:: Problem 1 ::
In the piece on the Flores Settlement Agreement, how old was Jenny Lisette Flores, and which country did she come from?

1. Fabian Was Arguing a Case Regarding the Flores Settlement Agreement, Which the Trump Administration Is Trying to End

Fabian appeared in the courtroom to argue a case that stemmed from the Flores Settlement Agreement. You can watch the entire exchange in the clip above. The video, posted by the United States Court of Appeals for the Ninth Circuit, has been viewed over 40,000 times on YouTube.

According to the Center for Immigration Studies, the Flores settlement is an agreement that was signed by the government in 1997 which set immigration detention standards for unaccompanied alien children (UACs), particularly regarding facility conditions and the timing and terms of the UACs’ release.

On Tuesday, Fabian was arguing for the Government, which appealed a 2017 district court ruling that found the feds were in violation of the agreement by failing to provide detained children access to basic toiletries and adequate sleeping conditions.

According to Human Rights First, the Flores Settlement agreement, is “a court settlement, in place for over two decades, that set limits on the length of time and conditions under which children can be incarcerated in immigration detention.” The case began in 1985.

CNN reports, “The agreement was named for Jenny Lisette Flores, a 15-year-old girl from El Salvador. She fled her country in 1985 and tried to enter the United States to be with her aunt. The INS arrested her at the border, and she was placed in a juvenile detention center, where she was handcuffed and strip-searched, according to the Marquette Law Review. The INS refused to grant her aunt custody of Jenny because it wouldn’t release minors to ‘third-party adults,’ the law review article said. The Flores Class Action was filed by the Center for Human Rights and Constitutional Law (lead counsel, then known as the National Center for Immigrant Rights), the National Center for Youth Law and the ACLU Legal Foundation of Southern California, eventually leading to the Flores agreement during the Clinton administration.”

The case was settled in 1997, according to Human Rights First, which says, “After many years of litigation, including an appeal to the United States Supreme Court, the parties reached a settlement in 1997.” According to Human Rights First:

The Flores Settlement Agreement imposed several obligations on the immigration authorities, which fall into three broad categories:

– The government is required to release children from immigration detention without unnecessary delay in order of preference beginning with parents and including other adult relatives as well as licensed programs willing to accept custody.

– With respect to children for whom a suitable placement is not immediately available, the government is obligated to place children in the “least restrictive” setting appropriate to their age and any special needs.

– The government is required to implement standards relating to the care and treatment of children in immigration detention.

:: Data to process ::
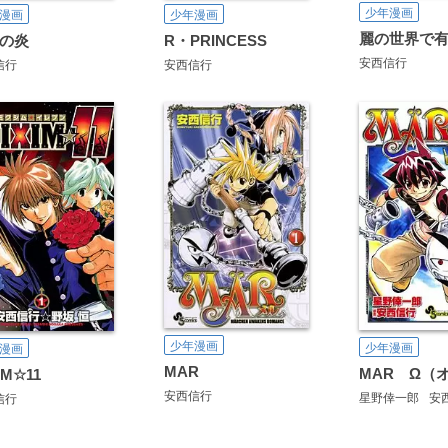
少年漫画
漫画
少年漫画
麗の世界で
の炎
R・PRINCESS
安西信行
信行
安西信行
少年漫画
少年漫画
漫画
MAR
MAR Ω（
IM☆11
安西信行
星野倖一郎
安
信行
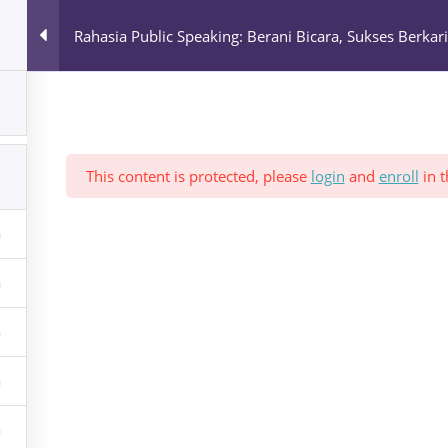
Rahasia Public Speaking: Berani Bicara, Sukses Berkari
1
This content is protected, please
login
and
enroll
in t
Popular Courses
Data Analyst Mastery, Kuasai Teknik Analisis Dat
Apakah Anda ingin menjadi seorang Data Analyst yang handal 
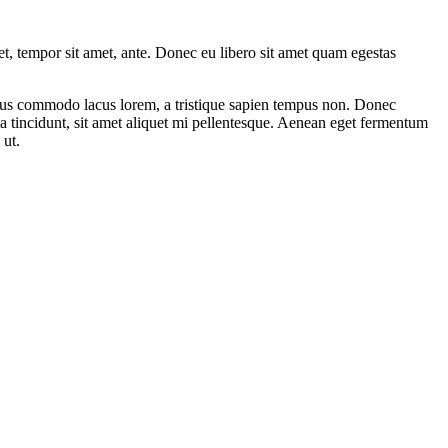
get, tempor sit amet, ante. Donec eu libero sit amet quam egestas
amus commodo lacus lorem, a tristique sapien tempus non. Donec
ula tincidunt, sit amet aliquet mi pellentesque. Aenean eget fermentum
 ut.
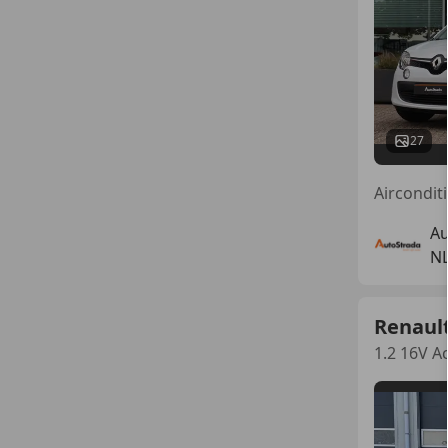
27
Au
N
Renaul
1.2 16V A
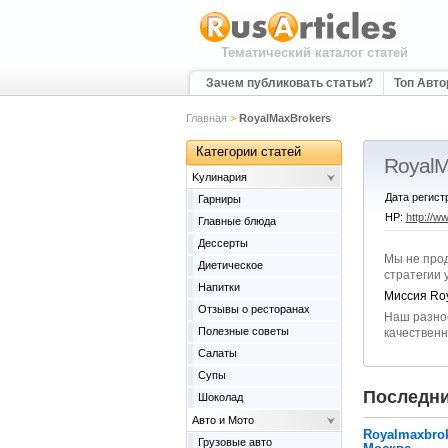
Тематический каталог статей
Зачем публиковать статьи?
Топ Авт
Главная
>
RoyalMaxBrokers
Категории статей
RoyalM
Kулинария
Дата регист
Гарниры
HP:
http://w
Главные блюда
Дессерты
Мы не про
Диетическое
стратегии 
Напитки
Миссия Roy
Отзывы о ресторанах
Наш разно
Полезные советы
качественн
Салаты
Супы
Последни
Шоколад
Авто и Мото
Royalmaxbro
Грузовые авто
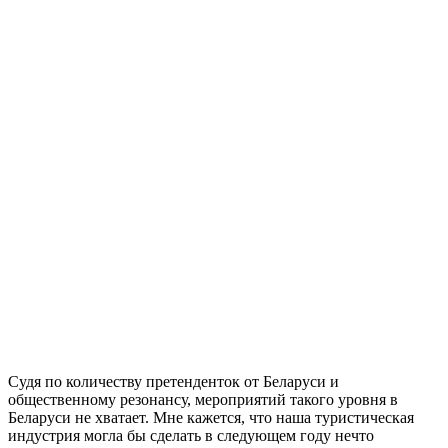
Судя по количеству претенденток от Беларуси и
общественному резонансу, мероприятий такого уровня в
Беларуси не хватает. Мне кажется, что наша туристическая
индустрия могла бы сделать в следующем году нечто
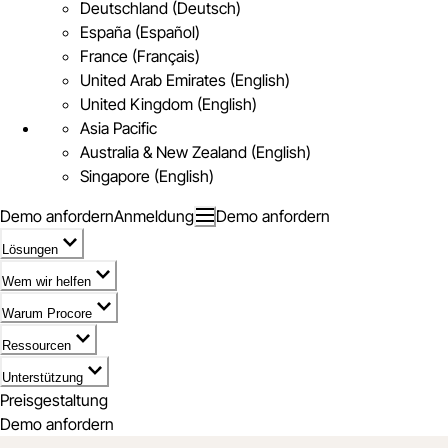
Deutschland (Deutsch)
España (Español)
France (Français)
United Arab Emirates (English)
United Kingdom (English)
Asia Pacific
Australia & New Zealand (English)
Singapore (English)
Demo anfordern
Anmeldung
Demo anfordern
Lösungen
Wem wir helfen
Warum Procore
Ressourcen
Unterstützung
Preisgestaltung
Demo anfordern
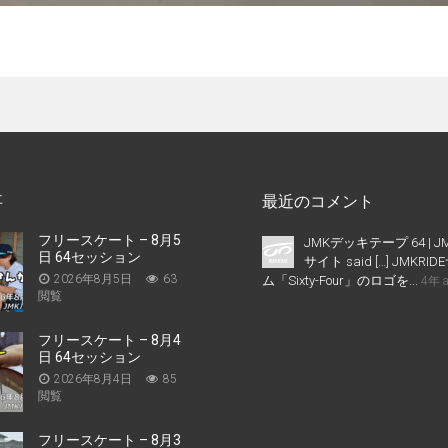
事
最近のコメント
フリースケート – 8月5
JMKデッキテープ 64 | J
日 64セッション
サイト said […] JMKR
2026年8月5日
63
ム「Sixty-Four」のロゴを...
4年 
閲覧
フリースケート – 8月4
日 64セッション
2026年8月4日
85
閲覧
フリースケート – 8月3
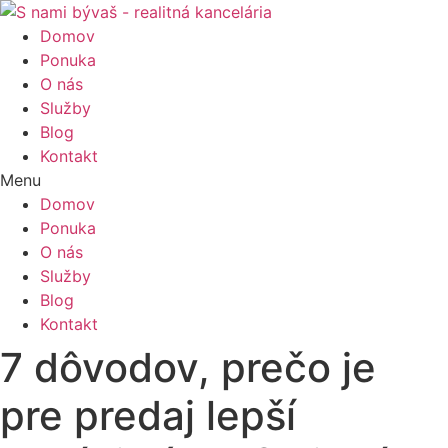
Domov
Ponuka
O nás
Služby
Blog
Kontakt
Menu
Domov
Ponuka
O nás
Služby
Blog
Kontakt
7 dôvodov, prečo je
pre predaj lepší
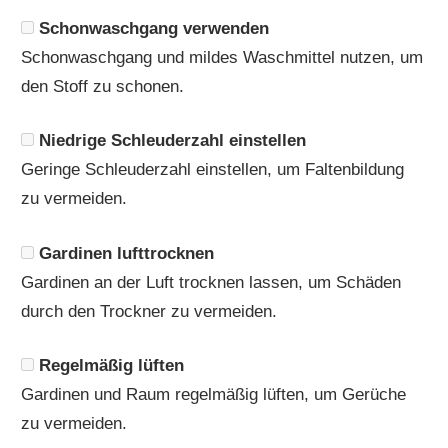
Schonwaschgang verwenden
Schonwaschgang und mildes Waschmittel nutzen, um
den Stoff zu schonen.
Niedrige Schleuderzahl einstellen
Geringe Schleuderzahl einstellen, um Faltenbildung
zu vermeiden.
Gardinen lufttrocknen
Gardinen an der Luft trocknen lassen, um Schäden
durch den Trockner zu vermeiden.
Regelmäßig lüften
Gardinen und Raum regelmäßig lüften, um Gerüche
zu vermeiden.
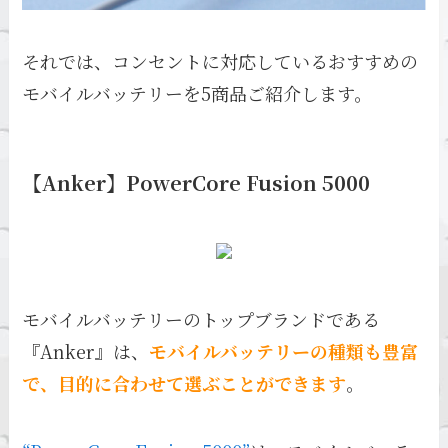
それでは、コンセントに対応しているおすすめの
モバイルバッテリーを5商品ご紹介します。
【Anker】PowerCore Fusion 5000
モバイルバッテリーのトップブランドである
『Anker』は、
モバイルバッテリーの種類も豊富
で、目的に合わせて選ぶことができます
。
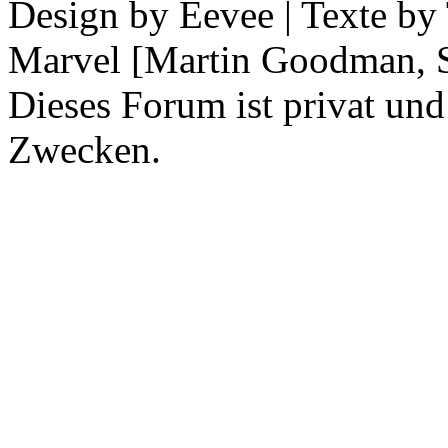
Design by Eevee | Texte b
Marvel [Martin Goodman, S
Dieses Forum ist privat und
Zwecken.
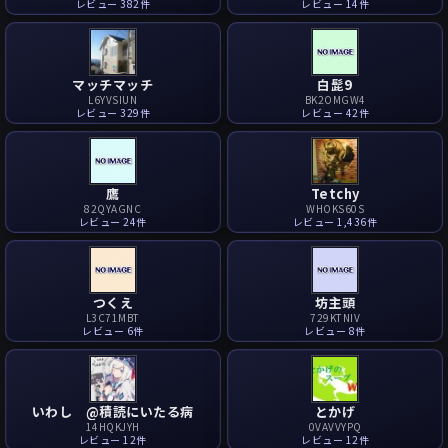
レビュー 382件
レビュー 14件
マッチマッチ
白髭9
L6YVSIUN
BK2OMGW4
レビュー 329件
レビュー 42件
鷹
Tetchy
82QYAGNC
WHOKS60S
レビュー 24件
レビュー 1,436件
つくえ
坊主頭
L3C71MBT
729KTNIV
レビュー 6件
レビュー 8件
いわし @積読にいたる病
とかげ
14HQKJYH
0VAVVYPQ
レビュー 12件
レビュー 12件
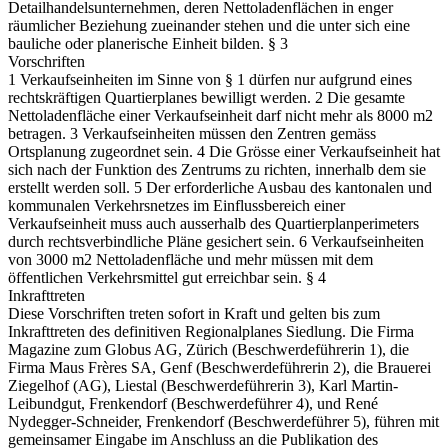
Detailhandelsunternehmen, deren Nettoladenflächen in enger
räumlicher Beziehung zueinander stehen und die unter sich eine
bauliche oder planerische Einheit bilden. § 3
Vorschriften
1 Verkaufseinheiten im Sinne von § 1 dürfen nur aufgrund eines
rechtskräftigen Quartierplanes bewilligt werden. 2 Die gesamte
Nettoladenfläche einer Verkaufseinheit darf nicht mehr als 8000 m2
betragen. 3 Verkaufseinheiten müssen den Zentren gemäss
Ortsplanung zugeordnet sein. 4 Die Grösse einer Verkaufseinheit hat
sich nach der Funktion des Zentrums zu richten, innerhalb dem sie
erstellt werden soll. 5 Der erforderliche Ausbau des kantonalen und
kommunalen Verkehrsnetzes im Einflussbereich einer
Verkaufseinheit muss auch ausserhalb des Quartierplanperimeters
durch rechtsverbindliche Pläne gesichert sein. 6 Verkaufseinheiten
von 3000 m2 Nettoladenfläche und mehr müssen mit dem
öffentlichen Verkehrsmittel gut erreichbar sein. § 4
Inkrafttreten
Diese Vorschriften treten sofort in Kraft und gelten bis zum
Inkrafttreten des definitiven Regionalplanes Siedlung. Die Firma
Magazine zum Globus AG, Zürich (Beschwerdeführerin 1), die
Firma Maus Frères SA, Genf (Beschwerdeführerin 2), die Brauerei
Ziegelhof (AG), Liestal (Beschwerdeführerin 3), Karl Martin-
Leibundgut, Frenkendorf (Beschwerdeführer 4), und René
Nydegger-Schneider, Frenkendorf (Beschwerdeführer 5), führen mit
gemeinsamer Eingabe im Anschluss an die Publikation des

:: Problem 2 ::
Give as a numbered list everything in the entries from the line that contains "Тематический каталог статей" down to the line that contains "フリースケート – 8月3", both included. Skip blank lines and leave out the pictures.

:: Answer section 1 ::
She was 15 years old and came from El Salvador.

:: Answer section 2 ::
1. Тематический каталог статей
2. Зачем публиковать статьи?
3. Топ Авт
4. Главная
5. >
6. RoyalMaxBrokers
7. Категории статей
8. RoyalM
9. Kулинария
10. Дата регист
11. Гарниры
12. HP:
13. http://w
14. Главные блюда
15. Дессерты
16. Мы не про
17. Диетическое
18. стратегии 
19. Напитки
20. Миссия Roy
21. Отзывы о ресторанах
22. Наш разно
23. Полезные советы
24. качественн
25. Салаты
26. Супы
27. Последни
28. Шоколад
29. Авто и Мото
30. Royalmaxbro
31. Грузовые авто
32. Судя по количеству претенденток от Беларуси и
33. общественному резонансу, мероприятий такого уровня в
34. Беларуси не хватает. Мне кажется, что наша туристическая
35. индустрия могла бы сделать в следующем году нечто
36. Deutschland (Deutsch)
37. España (Español)
38. France (Français)
39. United Arab Emirates (English)
40. United Kingdom (English)
41. Asia Pacific
42. Australia & New Zealand (English)
43. Singapore (English)
44. Demo anfordern
45. Anmeldung
46. Demo anfordern
47. Lösungen
48. Wem wir helfen
49. Warum Procore
50. Ressourcen
51. Unterstützung
52. Preisgestaltung
53. Demo anfordern
54. 事
55. 最近のコメント
56. フリースケート – 8月5
57. JMKデッキテープ 64 | J
58. 日 64セッション
59. サイト said […] JMKR
60. 2026年8月5日
61. 63
62. ム「Sixty-Four」のロゴを...
63. 4年 
64. 閲覧
65. フリースケート – 8月4
66. 日 64セッション
67. 2026年8月4日
68. 85
69. 閲覧
70. フリースケート – 8月3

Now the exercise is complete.